B. Repeat A, but with the assumption that the branch predictor is a critical timing path in the processor. Therefore, the gshare predictor requires a 1% higher cycle time, and the 2-level predictor a 5% higher cycle time.
C. Repeat the experiments with a total predictor size of 8Kbits. For the 2-level predictor, assume a 512-entry pattern table, and a 1024-entry branch history table. Assume equal cycle times.
D. Repeat the experiments in C, with the cycle times from B.
E. In real systems we typically cannot choose a different predictor for each application. Choose some reasonable mechanism for combining results, and tell me the single predictor you would thus choose for experiment C.
F. For a small amount of extra credit, repeat the 2-level experiments in C, but this time find your own 2-level predictor, which uses 8Kbits or less, and gives the best overall performance.

Questions for lab 4:
1. In my experiments in preparing this lab, I ran a larger set of experiments (ie, more benchmarks), in which all but one of the predictors was best for at least one benchmark. Explain to me the characteristics of a program for which the 1-bit predictor would be best. Describe a program in which you would expect the 2-level predictor to be best.

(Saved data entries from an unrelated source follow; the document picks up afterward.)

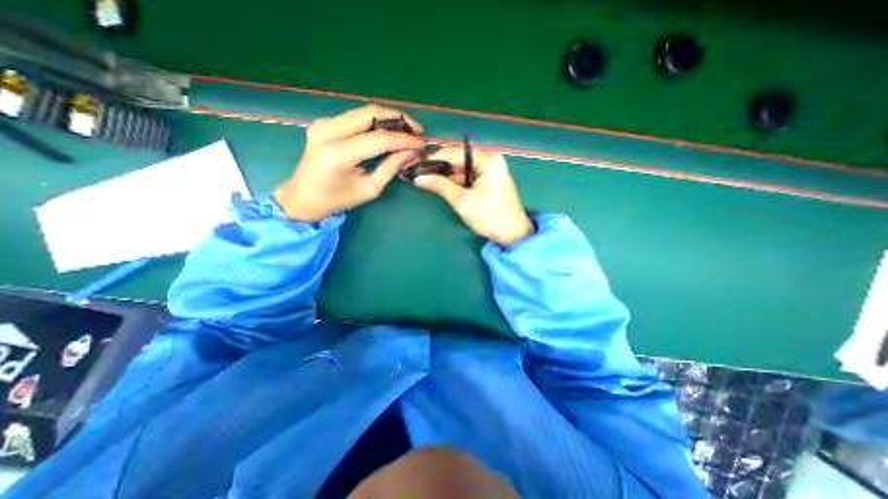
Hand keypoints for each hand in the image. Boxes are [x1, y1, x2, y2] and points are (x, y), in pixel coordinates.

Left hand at [277, 105, 423, 222]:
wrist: (303, 197)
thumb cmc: (337, 200)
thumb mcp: (369, 189)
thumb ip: (391, 168)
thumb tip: (412, 153)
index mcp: (338, 154)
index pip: (379, 139)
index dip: (404, 139)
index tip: (422, 144)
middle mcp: (328, 131)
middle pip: (371, 113)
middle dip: (399, 119)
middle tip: (417, 131)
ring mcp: (323, 123)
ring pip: (364, 111)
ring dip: (388, 118)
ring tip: (407, 130)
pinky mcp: (324, 123)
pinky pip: (356, 116)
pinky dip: (375, 122)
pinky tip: (388, 131)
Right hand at [410, 146, 533, 247]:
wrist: (512, 234)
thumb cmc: (489, 216)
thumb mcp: (462, 201)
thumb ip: (440, 186)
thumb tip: (418, 178)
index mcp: (487, 160)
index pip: (455, 153)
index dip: (435, 158)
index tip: (417, 165)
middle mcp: (490, 160)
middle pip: (459, 159)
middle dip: (440, 168)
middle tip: (420, 175)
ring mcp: (491, 171)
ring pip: (463, 169)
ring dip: (447, 176)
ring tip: (428, 181)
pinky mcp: (489, 181)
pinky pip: (469, 177)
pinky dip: (457, 182)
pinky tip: (443, 187)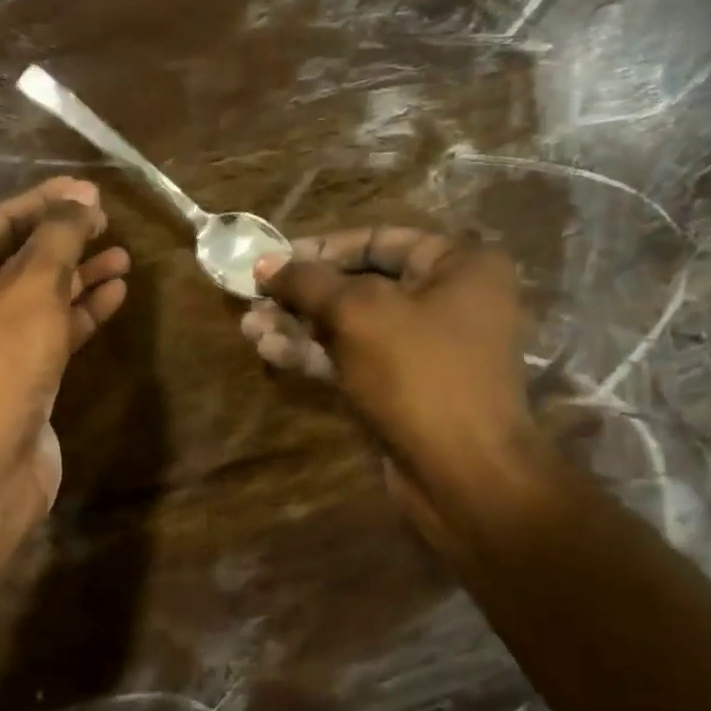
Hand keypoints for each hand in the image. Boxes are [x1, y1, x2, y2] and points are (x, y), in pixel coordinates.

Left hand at [0, 177, 130, 508]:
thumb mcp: (31, 283)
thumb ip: (59, 234)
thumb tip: (82, 197)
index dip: (45, 201)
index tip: (90, 192)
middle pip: (18, 257)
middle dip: (64, 239)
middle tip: (108, 222)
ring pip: (38, 296)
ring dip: (79, 276)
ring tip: (123, 255)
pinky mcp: (16, 374)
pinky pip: (50, 330)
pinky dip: (80, 312)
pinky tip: (115, 293)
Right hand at [241, 227, 537, 526]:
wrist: (462, 470)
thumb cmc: (418, 372)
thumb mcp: (357, 313)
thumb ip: (308, 281)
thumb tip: (265, 262)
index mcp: (458, 265)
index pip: (378, 240)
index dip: (320, 248)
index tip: (273, 260)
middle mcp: (448, 299)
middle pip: (360, 284)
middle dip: (302, 294)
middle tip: (253, 297)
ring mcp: (425, 347)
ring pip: (350, 326)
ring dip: (299, 325)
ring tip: (249, 327)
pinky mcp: (404, 385)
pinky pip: (354, 357)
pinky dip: (314, 353)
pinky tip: (270, 349)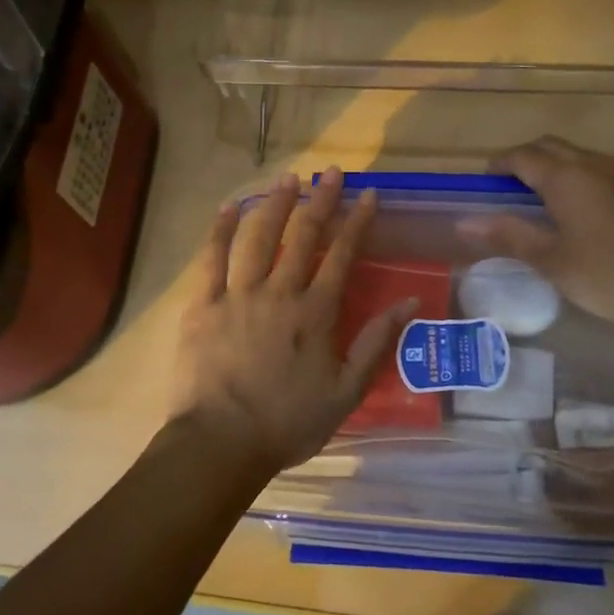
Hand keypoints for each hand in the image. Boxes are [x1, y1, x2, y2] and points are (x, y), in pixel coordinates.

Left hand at [169, 168, 417, 477]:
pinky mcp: (204, 305)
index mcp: (315, 312)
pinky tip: (227, 208)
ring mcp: (238, 295)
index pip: (342, 255)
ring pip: (258, 237)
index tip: (368, 195)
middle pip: (303, 235)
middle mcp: (280, 292)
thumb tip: (409, 302)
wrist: (220, 443)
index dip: (357, 221)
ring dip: (275, 203)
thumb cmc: (288, 423)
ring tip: (287, 177)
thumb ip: (376, 343)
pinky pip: (211, 259)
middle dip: (320, 199)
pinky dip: (219, 231)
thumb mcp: (346, 391)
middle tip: (331, 171)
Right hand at [456, 136, 613, 346]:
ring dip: (562, 166)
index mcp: (566, 177)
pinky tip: (601, 200)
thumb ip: (508, 235)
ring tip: (554, 197)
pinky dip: (596, 175)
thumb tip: (465, 220)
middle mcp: (597, 163)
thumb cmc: (608, 277)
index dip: (500, 164)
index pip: (522, 156)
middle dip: (528, 159)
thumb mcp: (551, 261)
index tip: (487, 180)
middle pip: (553, 147)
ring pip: (586, 156)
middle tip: (513, 187)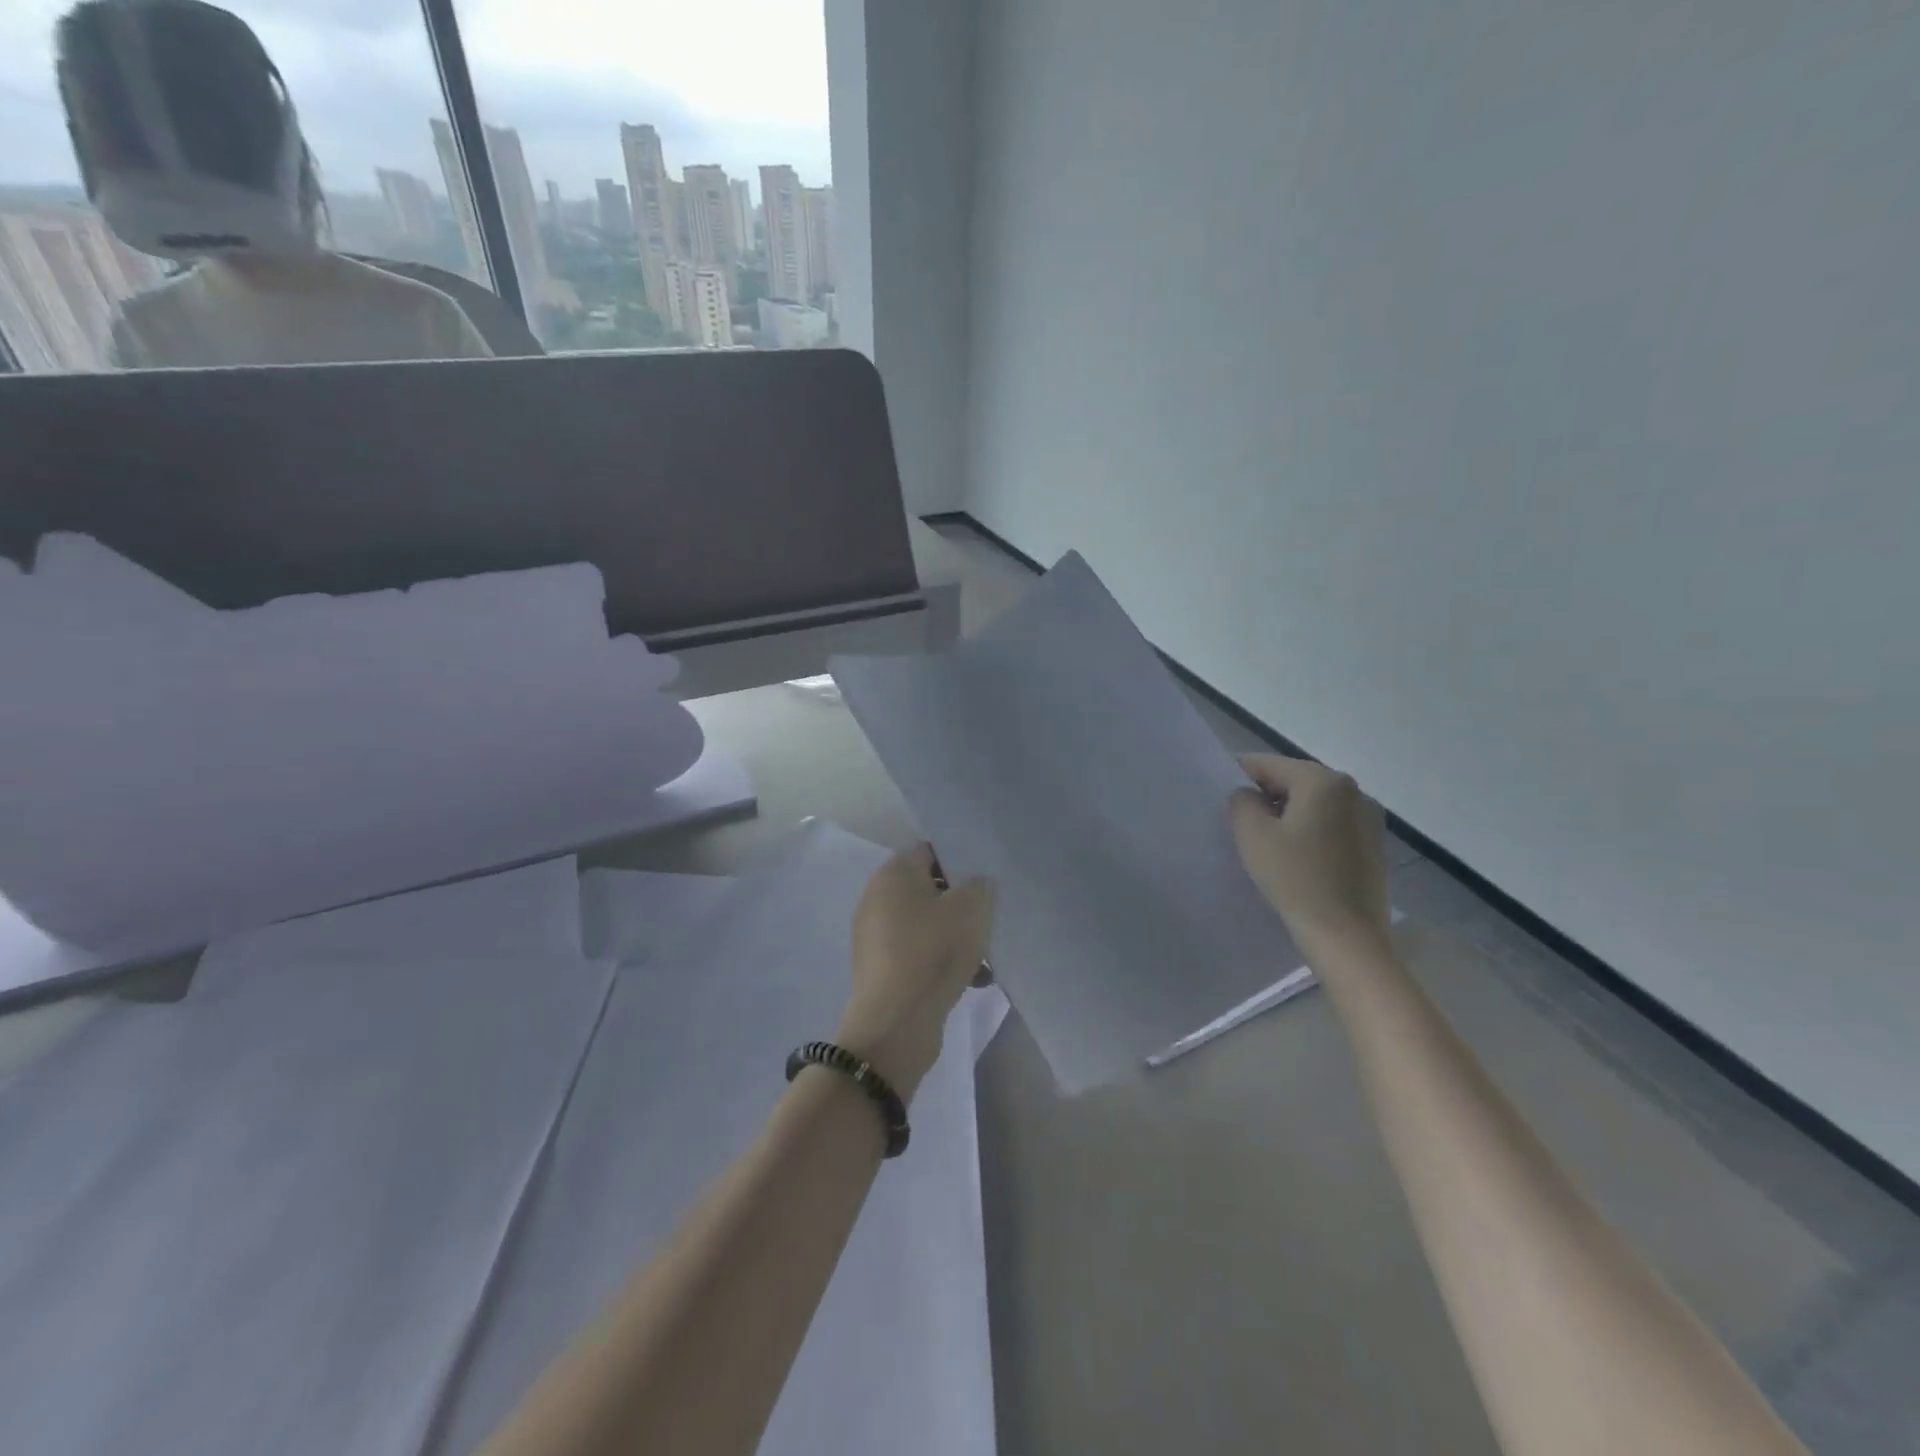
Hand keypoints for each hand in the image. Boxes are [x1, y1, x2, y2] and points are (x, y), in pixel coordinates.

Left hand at [836, 844, 994, 1100]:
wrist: (896, 1024)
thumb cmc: (933, 952)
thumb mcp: (972, 908)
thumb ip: (980, 885)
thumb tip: (975, 885)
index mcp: (892, 874)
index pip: (930, 851)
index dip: (961, 860)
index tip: (987, 878)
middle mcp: (877, 899)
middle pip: (929, 889)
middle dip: (962, 903)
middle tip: (990, 916)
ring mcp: (876, 937)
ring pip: (928, 925)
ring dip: (958, 937)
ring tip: (987, 957)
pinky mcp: (882, 970)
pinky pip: (920, 954)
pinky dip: (944, 962)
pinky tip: (975, 981)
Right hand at [1230, 755, 1391, 953]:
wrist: (1347, 936)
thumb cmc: (1295, 879)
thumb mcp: (1253, 835)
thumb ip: (1242, 802)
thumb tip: (1248, 795)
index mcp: (1323, 781)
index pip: (1268, 764)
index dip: (1239, 776)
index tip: (1221, 798)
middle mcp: (1353, 790)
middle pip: (1294, 780)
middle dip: (1266, 796)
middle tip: (1240, 822)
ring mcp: (1368, 818)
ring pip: (1314, 803)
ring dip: (1288, 814)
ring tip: (1267, 842)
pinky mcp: (1374, 844)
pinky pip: (1331, 824)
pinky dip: (1310, 831)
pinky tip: (1296, 857)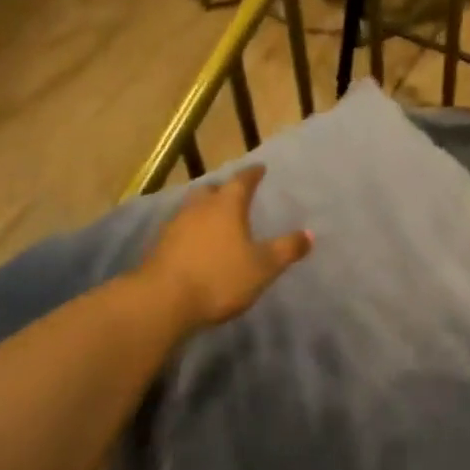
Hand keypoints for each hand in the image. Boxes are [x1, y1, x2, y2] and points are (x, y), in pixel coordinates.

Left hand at [141, 165, 312, 330]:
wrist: (163, 301)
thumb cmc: (220, 278)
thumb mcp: (263, 267)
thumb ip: (286, 249)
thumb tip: (309, 233)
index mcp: (226, 206)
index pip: (242, 181)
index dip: (253, 174)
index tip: (260, 168)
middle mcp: (198, 208)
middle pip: (211, 190)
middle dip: (224, 189)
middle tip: (235, 193)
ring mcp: (175, 226)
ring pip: (192, 208)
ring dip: (205, 209)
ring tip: (216, 218)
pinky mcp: (160, 246)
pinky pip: (180, 229)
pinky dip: (192, 230)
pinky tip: (197, 243)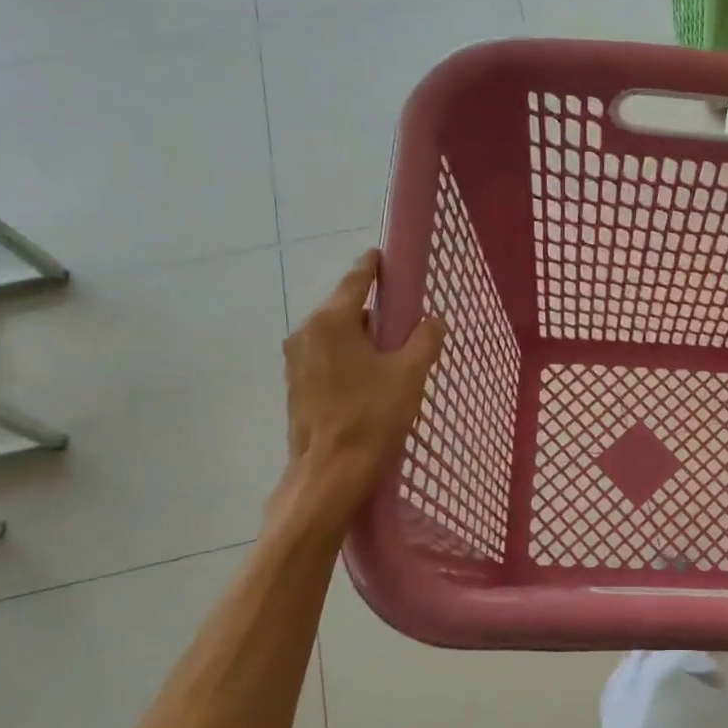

2. Turn in your branch predictor simulator code with sample output.
3. In these simple experiments, performance is a linear function of mispredict rate. Describe a situation in which this is not true – in fact, you could imagine a situation where a predictor with a (slightly!) higher mispredict rate would provide higher performance (lower CPI – ignore cycle time for this question). Think about a dynamically scheduled (out-of-order) processor.
4. Which of the predictors seems to be hampered most by the small size? Which do you think would benefit most from having a near-infinite capacity?
5. Were results uniform across the three programs? In what cases did different programs give different conclusions? Speculate as to what characteristics of the programs may have been different.
6. What was the average speedup of your best design over the worst? Use experiment B in this case.
7. Your report will be turned in on paper, but we will also have electronic turnin for verification.

Hints:
- Think about how to intelligently debug and test your program. Running immediately on the entire input gives you little insight on whether it is working (unless it is way off).
- Speed matters. These simulations should take a couple minutes (or less) on an unloaded uAPE machine. If it is taking much more than that, do yourself a favor and think about what you are doing inefficiently.
- Give execution time in some reasonable and consistent form. You can make up a cycle time and give ET in seconds. Or you can just give ET in number of cycles. But if the cycle time changes, you need to say something like "machine B took X cycles, which corresponds to Y cycles on machine A because it has a slower clock."
- Big hint for those using C: scanf("%lx %c %d\n", &pc, &takenchar, &icount);
- UNIX machines are available in AP&M B-402 and EBU2 313.
- A word to the wise: these labs will be turned in electronically – duplicates (even with lots of superficial changes) can be detected.